Free All Political Prisoners! |
Prominent Ethiopian democracy advocates Jawar Mohammed and Bekele Gerba, along with 22 other political prisoners, are in the third week of a hunger strike, which began on January 27. Doctors, lawyers, and their families warn that the detainees are getting weaker and are now at risk of organ failure or other complications. At least five of the strikers collapsed this week and were rushed to the hospital.
On Friday, Bekele Gerba, deputy chairperson of the Oromo Federalist Congress (OFC), was denied medical treatment after his doctors determined that he needed urgent medical attention and demanded his transfer to the hospital.
Held for more than 7 months based on trumped-up charges, the prisoners went on hunger strike as a measure of the last recourse to demand an end to their unjust detention and the harassment and crackdown of their political parties and their members. The strikers are individuals of considerable popular following, particularly among the Oromo youth, and pose a direct and significant electoral challenge to Prime Minister Abiy Ahmed and his party.
Jawar, Bekele, and Hamza Borana are among the leading members of the opposition OFC party. Michael Boran, Abdi Ragassa, and Gammachu Ayana are among the key members and organizers for the Oromo Liberation Front (OLF). Together, the individuals and their respective parties are seen as credible threats to Abiy’s chances for victory at the polls. Their arrest and detention angered Oromos across the region, and their deaths would almost certainly plunge Ethiopia into an unprecedented political crisis. The Oromo are Ethiopia’s largest ethnic group, comprising a majority of the country’s population.
Jawar, Bekele, and Hamza, in particular, played a critical role in the pro-democracy Oromo youth movement that ushered Abiy into power in April 2018. However, as the Prime Minister consolidated power and secured his position, formidable Oromo opposition forces became targets of repression and crackdown. The arrest of these highly visible public figures was carried out last year, within hours of the assassination of the popular Oromo artist and activist Haacaaluu Hundeessaa in Addis Ababa, which occurred the evening of 29 June 2020,
Charges brought against Jawar and several members, supporters, and activists of the OFC and OLF though couched in criminal terms, are unfounded. Their detention is political. The defendants and their lawyers contend that the indictment is a blatant overreach and abuse of power meant to remove Abiy’s adversaries from the democratic competition. Their trial is widely perceived as a deliberate and systematic attack against ethnonational movements and the right to self-determination of nations and nationalities protected under the current constitution. The extended detention and nearly eight months of legal wrangling are driven by the ruling party’s desire to remove its most outspoken and popular opponents from the political field before the election.

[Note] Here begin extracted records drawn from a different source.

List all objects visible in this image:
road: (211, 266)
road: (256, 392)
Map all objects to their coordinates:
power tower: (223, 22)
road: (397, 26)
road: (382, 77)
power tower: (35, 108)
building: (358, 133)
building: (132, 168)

By late January, the prisoners launched the hunger strike to demand release and an end to what has become a systematic campaign of repression and disenfranchisement against Oromo and other marginalized peoples in the country. In a letter they sent to the Court, Jawar, Bekele and their co-defendants spoke about the Oromo youth who sacrificed their lives to bring about the change in Ethiopia and how those in power betrayed the cause of Oromo and others, systematically excluding genuine voices from the upcoming election and the national conversation about the future of the country. “Because we are no longer able to use the usual tools of non-violent protest and activism from inside the prison,” the letter noted, “we are resorting to the only form of protest available to us.”
So far, the government has chosen to ignore the issue. The hunger strike is taking place as international attention is focused almost exclusively on the war and the humanitarian crises in the northern Tigray region. In other parts of Ethiopia, however, public discontent was on full display this week. Secondary school students in various cities across the east, west-central, and southern Oromia came out to demonstrate, demanding the immediate release of these political figures. Members of the Oromo community across the U.S. and around the world are also staging solidarity rallies. The political crisis and the return of street protests in Oromia underscore the complete reversal of Ethiopia’s promised democratic transition.